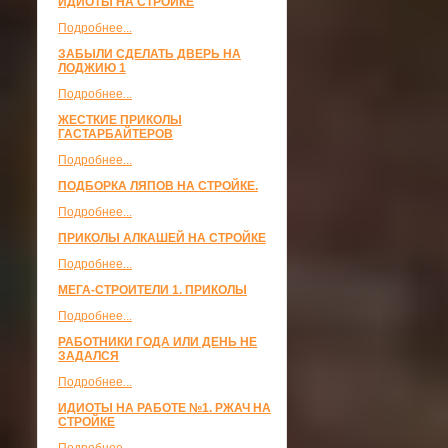
ИДИОТЫ НА СТРОЙКЕ
Подробнее...
ЗАБЫЛИ СДЕЛАТЬ ДВЕРЬ НА
ЛОДЖИЮ 1
Подробнее...
ЖЕСТКИЕ ПРИКОЛЫ
ГАСТАРБАЙТЕРОВ
Подробнее...
ПОДБОРКА ЛЯПОВ НА СТРОЙКЕ.
Подробнее...
ПРИКОЛЫ АЛКАШЕЙ НА СТРОЙКЕ
Подробнее...
МЕГА-СТРОИТЕЛИ 1. ПРИКОЛЫ
Подробнее...
РАБОТНИКИ ГОДА ИЛИ ДЕНЬ НЕ
ЗАДАЛСЯ
Подробнее...
ИДИОТЫ НА РАБОТЕ №1. РЖАЧ НА
СТРОЙКЕ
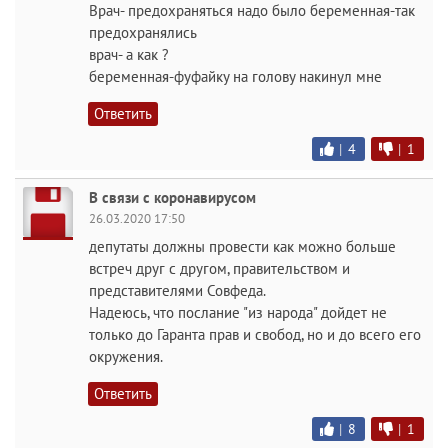
Врач- предохраняться надо было беременная-так
предохранялись
врач- а как ?
беременная-фуфайку на голову накинул мне
Ответить
|
4
|
1
В связи с коронавирусом
26.03.2020 17:50
депутаты должны провести как можно больше
встреч друг с другом, правительством и
представителями Совфеда.
Надеюсь, что послание "из народа" дойдет не
только до Гаранта прав и свобод, но и до всего его
окружения.
Ответить
|
8
|
1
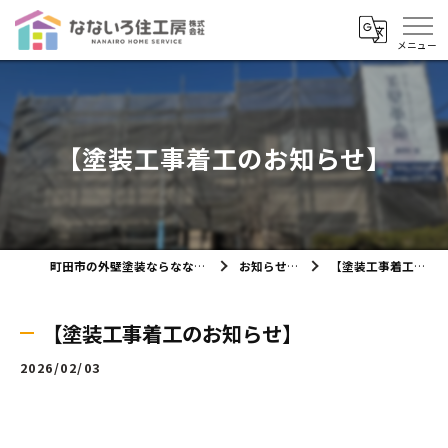
【塗装工事着工のお知らせ】
町田市の外壁塗装ならなないろ住工房株式会社
お知らせ・ブログ
【塗装工事着工のお知らせ】
【塗装工事着工のお知らせ】
2026/02/03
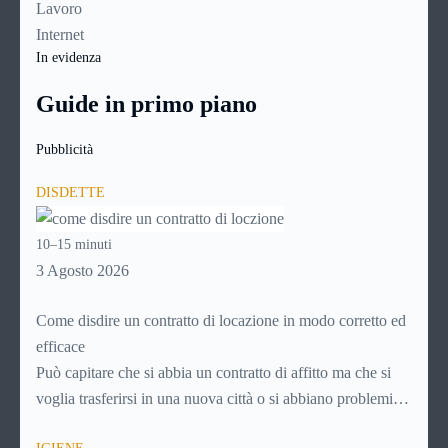
Lavoro
Internet
In evidenza
Guide in primo piano
Pubblicità
DISDETTE
10–15 minuti
3 Agosto 2026
Come disdire un contratto di locazione in modo corretto ed
efficace
Può capitare che si abbia un contratto di affitto ma che si
voglia trasferirsi in una nuova città o si abbiano problemi a
pagare il canone, per cui si comincia a cercare un’altra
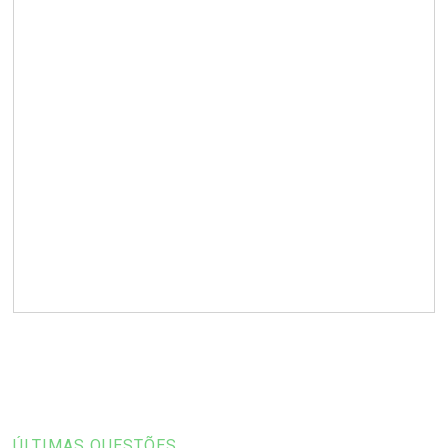
ÚLTIMAS QUESTÕES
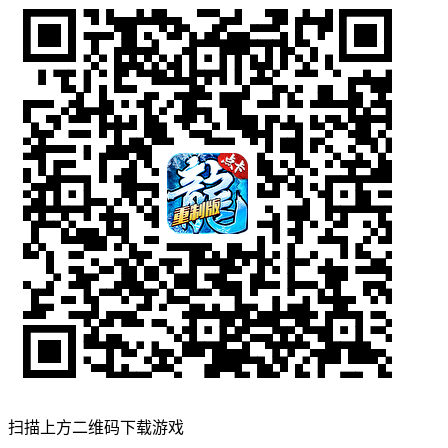
扫描上方二维码下载游戏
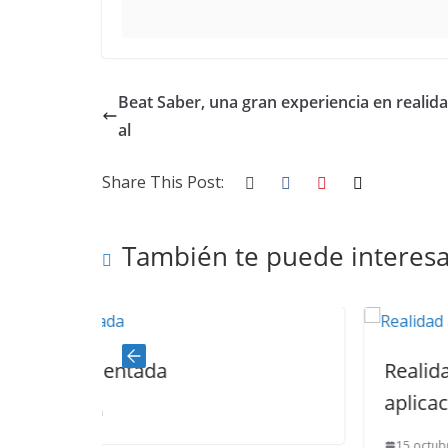
Beat Saber, una gran experiencia en realida
al
Share This Post:
También te puede interesa
Realidad Aumentada y sus d
aplicaciones
15 octubre, 2020
0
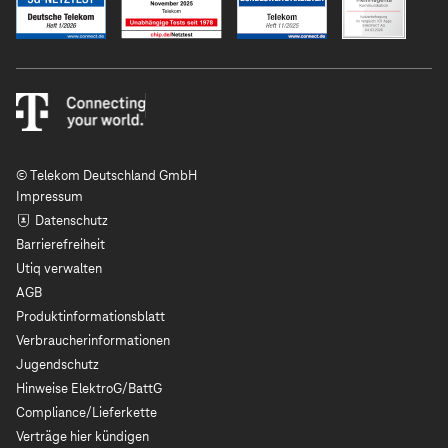
© Telekom Deutschland GmbH
Impressum
Datenschutz
Barrierefreiheit
Utiq verwalten
AGB
Produktinformationsblatt
Verbraucherinformationen
Jugendschutz
Hinweise ElektroG/BattG
Compliance/Lieferkette
Verträge hier kündigen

### ACTIVITY:
Reproduce all the text in the listing above word for word and in its original order, leaving the pictures out of your answer.

### EXERCISE RESULT:
ИДИОТЫ НА СТРОЙКЕ
Подробнее...
ЗАБЫЛИ СДЕЛАТЬ ДВЕРЬ НА
ЛОДЖИЮ 1
Подробнее...
ЖЕСТКИЕ ПРИКОЛЫ
ГАСТАРБАЙТЕРОВ
Подробнее...
ПОДБОРКА ЛЯПОВ НА СТРОЙКЕ.
Подробнее...
ПРИКОЛЫ АЛКАШЕЙ НА СТРОЙКЕ
Подробнее...
МЕГА-СТРОИТЕЛИ 1. ПРИКОЛЫ
Подробнее...
РАБОТНИКИ ГОДА ИЛИ ДЕНЬ НЕ
ЗАДАЛСЯ
Подробнее...
ИДИОТЫ НА РАБОТЕ №1. РЖАЧ НА
СТРОЙКЕ
Врач- предохраняться надо было беременная-так
предохранялись
врач- а как ?
беременная-фуфайку на голову накинул мне
Ответить
|
4
|
1
В связи с коронавирусом
26.03.2020 17:50
депутаты должны провести как можно больше
встреч друг с другом, правительством и
представителями Совфеда.
Надеюсь, что послание "из народа" дойдет не
только до Гаранта прав и свобод, но и до всего его
окружения.
Ответить
|
8
|
1
【塗装工事着工のお知らせ】
町田市の外壁塗装ならなないろ住工房株式会社
お知らせ・ブログ
【塗装工事着工のお知らせ】
【塗装工事着工のお知らせ】
2026/02/03
Lavoro
Internet
In evidenza
Guide in primo piano
Pubblicità
DISDETTE
10–15 minuti
3 Agosto 2026
Come disdire un contratto di locazione in modo corretto ed
efficace
Può capitare che si abbia un contratto di affitto ma che si
voglia trasferirsi in una nuova città o si abbiano problemi a
pagare il canone, per cui si comincia a cercare un’altra
ÚLTIMAS QUESTÕES
扫描上方二维码下载游戏
Beat Saber, una gran experiencia en realida
al
Share This Post:
También te puede interesa
Realidad Aumentada y sus d
aplicaciones
15 octubre, 2020
0
© Telekom Deutschland GmbH
Impressum
Datenschutz
Barrierefreiheit
Utiq verwalten
AGB
Produktinformationsblatt
Verbraucherinformationen
Jugendschutz
Hinweise ElektroG/BattG
Compliance/Lieferkette
Verträge hier kündigen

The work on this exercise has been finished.